● **To do**
Look below for the line holding "241 262 1.06" and the line holding "369 54 24.58". Transcribe exactly those lines and all lines between them, nothing more.

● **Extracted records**

****************

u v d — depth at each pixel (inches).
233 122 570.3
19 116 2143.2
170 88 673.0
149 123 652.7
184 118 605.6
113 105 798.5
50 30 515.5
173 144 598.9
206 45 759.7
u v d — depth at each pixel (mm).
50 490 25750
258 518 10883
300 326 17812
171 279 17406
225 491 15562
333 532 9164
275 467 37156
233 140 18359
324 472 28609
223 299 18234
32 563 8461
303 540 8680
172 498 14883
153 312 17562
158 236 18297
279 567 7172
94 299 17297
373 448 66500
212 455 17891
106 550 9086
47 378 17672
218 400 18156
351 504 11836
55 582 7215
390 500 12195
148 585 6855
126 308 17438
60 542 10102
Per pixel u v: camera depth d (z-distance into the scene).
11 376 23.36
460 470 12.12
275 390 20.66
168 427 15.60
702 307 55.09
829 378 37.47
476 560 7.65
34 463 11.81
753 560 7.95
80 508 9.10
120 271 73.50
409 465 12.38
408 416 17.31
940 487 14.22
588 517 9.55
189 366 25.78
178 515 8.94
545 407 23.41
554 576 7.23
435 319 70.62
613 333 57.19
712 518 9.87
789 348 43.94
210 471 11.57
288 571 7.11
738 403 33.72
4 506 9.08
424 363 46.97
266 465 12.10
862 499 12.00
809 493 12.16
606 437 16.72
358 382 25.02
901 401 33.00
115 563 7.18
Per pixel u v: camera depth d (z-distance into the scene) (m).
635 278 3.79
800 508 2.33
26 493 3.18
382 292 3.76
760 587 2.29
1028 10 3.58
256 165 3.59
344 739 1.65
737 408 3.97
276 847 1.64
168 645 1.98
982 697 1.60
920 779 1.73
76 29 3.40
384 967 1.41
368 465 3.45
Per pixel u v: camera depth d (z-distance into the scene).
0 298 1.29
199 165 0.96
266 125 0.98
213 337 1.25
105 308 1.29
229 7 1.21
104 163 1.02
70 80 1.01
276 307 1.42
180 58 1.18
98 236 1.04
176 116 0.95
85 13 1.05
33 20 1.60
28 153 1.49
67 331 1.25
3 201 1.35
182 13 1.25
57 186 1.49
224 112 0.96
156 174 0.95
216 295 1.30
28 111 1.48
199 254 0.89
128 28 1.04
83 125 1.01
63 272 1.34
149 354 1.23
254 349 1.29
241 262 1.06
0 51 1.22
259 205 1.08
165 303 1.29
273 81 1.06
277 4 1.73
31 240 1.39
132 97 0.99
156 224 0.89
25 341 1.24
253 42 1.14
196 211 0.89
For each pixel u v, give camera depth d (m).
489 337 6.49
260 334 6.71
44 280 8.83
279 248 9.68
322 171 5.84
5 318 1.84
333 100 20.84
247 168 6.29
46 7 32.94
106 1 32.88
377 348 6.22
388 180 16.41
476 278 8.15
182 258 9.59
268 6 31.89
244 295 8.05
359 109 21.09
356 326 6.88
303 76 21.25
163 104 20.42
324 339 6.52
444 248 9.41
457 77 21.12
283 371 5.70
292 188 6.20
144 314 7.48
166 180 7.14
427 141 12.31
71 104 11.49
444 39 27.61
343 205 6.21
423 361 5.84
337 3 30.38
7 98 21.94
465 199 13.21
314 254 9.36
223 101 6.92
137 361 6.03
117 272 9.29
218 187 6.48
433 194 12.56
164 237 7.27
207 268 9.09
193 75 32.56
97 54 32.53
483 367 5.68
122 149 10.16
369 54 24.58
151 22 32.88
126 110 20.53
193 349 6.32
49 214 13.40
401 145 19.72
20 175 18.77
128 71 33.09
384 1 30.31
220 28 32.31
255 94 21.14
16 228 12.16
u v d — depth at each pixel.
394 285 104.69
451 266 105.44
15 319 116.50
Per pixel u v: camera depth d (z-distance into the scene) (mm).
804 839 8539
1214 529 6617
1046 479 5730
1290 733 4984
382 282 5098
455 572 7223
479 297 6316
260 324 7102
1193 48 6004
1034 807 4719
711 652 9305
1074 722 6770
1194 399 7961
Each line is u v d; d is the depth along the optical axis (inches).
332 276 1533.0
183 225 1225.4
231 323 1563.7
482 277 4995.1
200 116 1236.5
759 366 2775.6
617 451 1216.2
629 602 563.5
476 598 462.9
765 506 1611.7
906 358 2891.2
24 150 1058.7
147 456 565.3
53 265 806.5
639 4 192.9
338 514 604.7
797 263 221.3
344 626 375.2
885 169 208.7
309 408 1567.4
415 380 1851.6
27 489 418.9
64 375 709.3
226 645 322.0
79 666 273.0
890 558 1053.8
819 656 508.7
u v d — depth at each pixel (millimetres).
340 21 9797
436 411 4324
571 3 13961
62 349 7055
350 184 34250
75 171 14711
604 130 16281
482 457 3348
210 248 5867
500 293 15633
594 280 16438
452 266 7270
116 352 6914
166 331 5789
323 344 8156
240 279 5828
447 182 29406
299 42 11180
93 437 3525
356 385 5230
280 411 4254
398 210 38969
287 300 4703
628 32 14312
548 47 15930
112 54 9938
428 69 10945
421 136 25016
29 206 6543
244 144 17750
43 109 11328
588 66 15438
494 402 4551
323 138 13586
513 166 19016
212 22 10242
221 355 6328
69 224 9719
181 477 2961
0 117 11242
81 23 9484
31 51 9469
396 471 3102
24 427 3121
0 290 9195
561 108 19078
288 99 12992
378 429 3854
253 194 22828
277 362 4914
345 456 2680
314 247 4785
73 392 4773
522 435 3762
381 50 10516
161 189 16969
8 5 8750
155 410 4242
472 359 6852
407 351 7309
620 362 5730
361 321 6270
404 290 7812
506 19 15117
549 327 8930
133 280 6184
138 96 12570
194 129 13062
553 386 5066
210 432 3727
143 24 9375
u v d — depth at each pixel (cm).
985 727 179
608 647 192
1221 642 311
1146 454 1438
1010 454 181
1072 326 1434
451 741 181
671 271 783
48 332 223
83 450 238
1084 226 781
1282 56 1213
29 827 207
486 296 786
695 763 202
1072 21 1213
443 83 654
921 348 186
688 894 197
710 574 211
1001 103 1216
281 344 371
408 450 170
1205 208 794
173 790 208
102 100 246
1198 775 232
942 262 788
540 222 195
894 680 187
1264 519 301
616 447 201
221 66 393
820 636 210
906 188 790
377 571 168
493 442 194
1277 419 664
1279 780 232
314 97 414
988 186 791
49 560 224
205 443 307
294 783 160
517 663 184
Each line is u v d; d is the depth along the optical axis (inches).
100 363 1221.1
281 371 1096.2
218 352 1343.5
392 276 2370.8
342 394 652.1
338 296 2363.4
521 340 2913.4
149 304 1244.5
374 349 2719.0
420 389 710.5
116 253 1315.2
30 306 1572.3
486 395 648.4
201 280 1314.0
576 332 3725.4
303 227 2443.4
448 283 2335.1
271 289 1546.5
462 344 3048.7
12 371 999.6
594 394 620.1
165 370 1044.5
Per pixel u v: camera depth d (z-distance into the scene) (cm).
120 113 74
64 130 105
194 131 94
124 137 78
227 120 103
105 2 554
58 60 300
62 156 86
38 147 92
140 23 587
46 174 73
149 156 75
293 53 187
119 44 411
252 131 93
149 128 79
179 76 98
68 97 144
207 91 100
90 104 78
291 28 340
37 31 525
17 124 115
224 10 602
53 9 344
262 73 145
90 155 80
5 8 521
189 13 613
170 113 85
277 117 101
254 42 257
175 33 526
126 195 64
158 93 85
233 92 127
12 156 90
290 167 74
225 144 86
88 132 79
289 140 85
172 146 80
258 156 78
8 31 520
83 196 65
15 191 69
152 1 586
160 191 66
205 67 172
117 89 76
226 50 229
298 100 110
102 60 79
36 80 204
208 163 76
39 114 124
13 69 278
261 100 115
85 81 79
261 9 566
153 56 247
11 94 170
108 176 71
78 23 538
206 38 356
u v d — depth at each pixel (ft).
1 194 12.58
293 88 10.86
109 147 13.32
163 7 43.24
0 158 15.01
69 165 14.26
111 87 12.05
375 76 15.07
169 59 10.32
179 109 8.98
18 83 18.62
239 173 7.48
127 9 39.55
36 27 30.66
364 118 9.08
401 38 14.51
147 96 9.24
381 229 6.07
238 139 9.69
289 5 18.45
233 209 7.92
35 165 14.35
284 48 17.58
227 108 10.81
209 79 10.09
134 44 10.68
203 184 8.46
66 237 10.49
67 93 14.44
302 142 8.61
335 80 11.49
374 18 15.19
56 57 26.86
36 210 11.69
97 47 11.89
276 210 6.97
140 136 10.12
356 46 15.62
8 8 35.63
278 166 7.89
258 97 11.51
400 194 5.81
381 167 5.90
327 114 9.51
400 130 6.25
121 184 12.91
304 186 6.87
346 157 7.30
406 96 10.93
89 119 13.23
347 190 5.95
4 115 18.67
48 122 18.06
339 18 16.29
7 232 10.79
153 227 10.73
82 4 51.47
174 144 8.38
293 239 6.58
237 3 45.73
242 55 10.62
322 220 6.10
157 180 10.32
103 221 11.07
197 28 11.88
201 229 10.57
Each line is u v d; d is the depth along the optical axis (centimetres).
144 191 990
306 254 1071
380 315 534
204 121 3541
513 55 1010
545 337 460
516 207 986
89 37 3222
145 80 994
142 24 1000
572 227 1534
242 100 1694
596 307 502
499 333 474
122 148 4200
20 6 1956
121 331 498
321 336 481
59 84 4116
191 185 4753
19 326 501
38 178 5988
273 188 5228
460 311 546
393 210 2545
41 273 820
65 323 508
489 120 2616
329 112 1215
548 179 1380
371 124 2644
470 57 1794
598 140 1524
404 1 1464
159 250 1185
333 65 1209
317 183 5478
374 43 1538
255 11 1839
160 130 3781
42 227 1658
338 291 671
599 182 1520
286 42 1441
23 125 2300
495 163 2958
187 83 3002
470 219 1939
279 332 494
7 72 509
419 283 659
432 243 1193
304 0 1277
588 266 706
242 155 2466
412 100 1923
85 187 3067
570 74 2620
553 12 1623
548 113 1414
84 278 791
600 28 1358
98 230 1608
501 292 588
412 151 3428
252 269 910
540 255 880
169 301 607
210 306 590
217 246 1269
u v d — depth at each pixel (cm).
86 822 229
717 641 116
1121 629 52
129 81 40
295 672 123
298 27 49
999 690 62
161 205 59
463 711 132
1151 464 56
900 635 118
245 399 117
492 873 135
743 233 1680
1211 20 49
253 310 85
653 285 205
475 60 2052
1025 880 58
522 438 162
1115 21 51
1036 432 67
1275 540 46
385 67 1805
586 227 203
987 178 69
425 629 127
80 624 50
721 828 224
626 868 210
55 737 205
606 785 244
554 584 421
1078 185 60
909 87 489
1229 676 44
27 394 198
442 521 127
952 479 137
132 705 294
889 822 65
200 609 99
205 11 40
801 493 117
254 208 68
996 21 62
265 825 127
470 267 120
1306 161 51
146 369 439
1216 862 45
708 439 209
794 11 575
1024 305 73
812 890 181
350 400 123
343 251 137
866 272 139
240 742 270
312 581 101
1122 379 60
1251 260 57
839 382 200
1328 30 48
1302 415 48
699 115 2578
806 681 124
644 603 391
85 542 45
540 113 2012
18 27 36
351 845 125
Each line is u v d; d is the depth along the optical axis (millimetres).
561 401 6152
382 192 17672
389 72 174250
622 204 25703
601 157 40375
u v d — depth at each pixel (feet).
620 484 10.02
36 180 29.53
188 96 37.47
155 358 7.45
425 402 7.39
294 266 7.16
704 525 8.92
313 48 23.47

****************

● **Task output**
241 262 1.06
0 51 1.22
259 205 1.08
165 303 1.29
273 81 1.06
277 4 1.73
31 240 1.39
132 97 0.99
156 224 0.89
25 341 1.24
253 42 1.14
196 211 0.89
For each pixel u v, give camera depth d (m).
489 337 6.49
260 334 6.71
44 280 8.83
279 248 9.68
322 171 5.84
5 318 1.84
333 100 20.84
247 168 6.29
46 7 32.94
106 1 32.88
377 348 6.22
388 180 16.41
476 278 8.15
182 258 9.59
268 6 31.89
244 295 8.05
359 109 21.09
356 326 6.88
303 76 21.25
163 104 20.42
324 339 6.52
444 248 9.41
457 77 21.12
283 371 5.70
292 188 6.20
144 314 7.48
166 180 7.14
427 141 12.31
71 104 11.49
444 39 27.61
343 205 6.21
423 361 5.84
337 3 30.38
7 98 21.94
465 199 13.21
314 254 9.36
223 101 6.92
137 361 6.03
117 272 9.29
218 187 6.48
433 194 12.56
164 237 7.27
207 268 9.09
193 75 32.56
97 54 32.53
483 367 5.68
122 149 10.16
369 54 24.58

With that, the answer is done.